#### 阅读节选:
▼

📖 Pen+CapAlign

Posted Nov 16, 2025 Updated Mar 14, 2026

By Jolie Liu

3 min read

📖 Pen+CapAlign

Papers

CapAlign: Improving Cross Modal Alignment via Informative Captioning for Harmful Meme Detection

Cite as ArXiv:2411.07527
Submitted on 2025/05
REF: https://arxiv.org/abs/2411.07527

PEN: Prompt-enhanced Network for Hateful Meme Classification

Cite as ACM Web Conference 2024
Submitted on 2024/05
REF: https://dl.acm.org/doi/10.1145/3589334.3648146

Problem

Papers includes content for demonstration purposes that some readers may find disturbing.

▲

#### 数据:
▼

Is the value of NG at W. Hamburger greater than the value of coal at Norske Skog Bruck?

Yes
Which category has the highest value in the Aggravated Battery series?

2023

▲

#### 题目要求:
把阅读节选中从“Cite as ACM”到“may find disturbing.”的文字原样抄写下来。 上面的数据用不到。

#### 练习作答:
Cite as ACM Web Conference 2024
Submitted on 2024/05
REF: https://dl.acm.org/doi/10.1145/3589334.3648146

Problem

Papers includes content for demonstration purposes that some readers may find disturbing.